Connectivity while travelling is getting worse, not better.
When I got my first laptop in 1993 it was an immensely liberating experience. A Compaq 386sx machine, running Windows for Workgroups, it enabled me to be productive literally anywhere. With a synchronized copy of my inbox on the hard disk, I would plow through hundreds of emails while on planes, in airports, at conferences. And periodically, I’d connect to the network (56k dial-up!) and send all that good stuff.
Getting work done while mobile has become a much tougher proposition in the last 12 months. It should be easier, but it’s not. Why?
- Network connectivity is lumpy. In some places it’s fabulous. 50% of the time it’s adequate. Increasingly, because of port blocking and underprovisioning, it’s just terrible. The number of places that I cannot connect to my office VPN continues to grow, and as a result, my productivity continues to shrink.

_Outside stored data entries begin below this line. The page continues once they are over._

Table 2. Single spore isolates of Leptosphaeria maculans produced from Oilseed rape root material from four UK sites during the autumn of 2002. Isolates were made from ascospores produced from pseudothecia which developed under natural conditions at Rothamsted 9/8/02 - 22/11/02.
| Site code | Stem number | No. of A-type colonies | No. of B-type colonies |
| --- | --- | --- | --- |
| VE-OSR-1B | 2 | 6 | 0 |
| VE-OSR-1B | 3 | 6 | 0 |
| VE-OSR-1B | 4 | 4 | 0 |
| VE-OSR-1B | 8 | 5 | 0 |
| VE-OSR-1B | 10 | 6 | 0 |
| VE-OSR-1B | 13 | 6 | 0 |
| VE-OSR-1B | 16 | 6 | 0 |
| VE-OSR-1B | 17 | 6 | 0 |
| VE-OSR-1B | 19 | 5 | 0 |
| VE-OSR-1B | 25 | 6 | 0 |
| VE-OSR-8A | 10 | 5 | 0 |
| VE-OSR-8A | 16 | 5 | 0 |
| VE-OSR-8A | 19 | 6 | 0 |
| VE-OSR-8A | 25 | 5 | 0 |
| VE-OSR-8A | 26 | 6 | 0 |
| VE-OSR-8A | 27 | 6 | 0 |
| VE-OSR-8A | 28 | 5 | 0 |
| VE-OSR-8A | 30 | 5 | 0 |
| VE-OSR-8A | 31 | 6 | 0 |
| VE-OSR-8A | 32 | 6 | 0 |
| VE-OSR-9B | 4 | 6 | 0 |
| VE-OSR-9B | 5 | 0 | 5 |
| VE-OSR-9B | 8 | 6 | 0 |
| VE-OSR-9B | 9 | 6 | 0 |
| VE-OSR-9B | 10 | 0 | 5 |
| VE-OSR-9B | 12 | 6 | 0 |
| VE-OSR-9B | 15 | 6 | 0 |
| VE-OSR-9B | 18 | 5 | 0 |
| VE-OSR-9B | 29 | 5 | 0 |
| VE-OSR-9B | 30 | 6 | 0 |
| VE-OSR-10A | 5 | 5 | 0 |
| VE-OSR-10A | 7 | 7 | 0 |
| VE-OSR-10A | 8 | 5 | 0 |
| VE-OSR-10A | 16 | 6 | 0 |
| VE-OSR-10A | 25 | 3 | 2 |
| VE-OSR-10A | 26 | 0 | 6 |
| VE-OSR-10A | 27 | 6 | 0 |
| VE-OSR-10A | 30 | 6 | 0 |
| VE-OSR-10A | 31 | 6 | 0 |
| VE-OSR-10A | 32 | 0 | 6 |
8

- People don’t send attachments anymore. They send links instead. The presumption is that we have ubiquitous always on connectivity, not lumpy connectivity. What that means is that anytime I’m offline I can’t respond to mail where the meat of the mail is a link.
Access providers must provide adequate service at an affordable price. Affordable to me means that I’m willing to spend $8 to $10 per day for network access when I’m travelling. At the moment it’s either free, or it’s $8 to $10 per location (except when you run into a network like Boingo with roaming hotspots).
I find it shocking that 15 years after my first laptop I’m pining for those simple old days.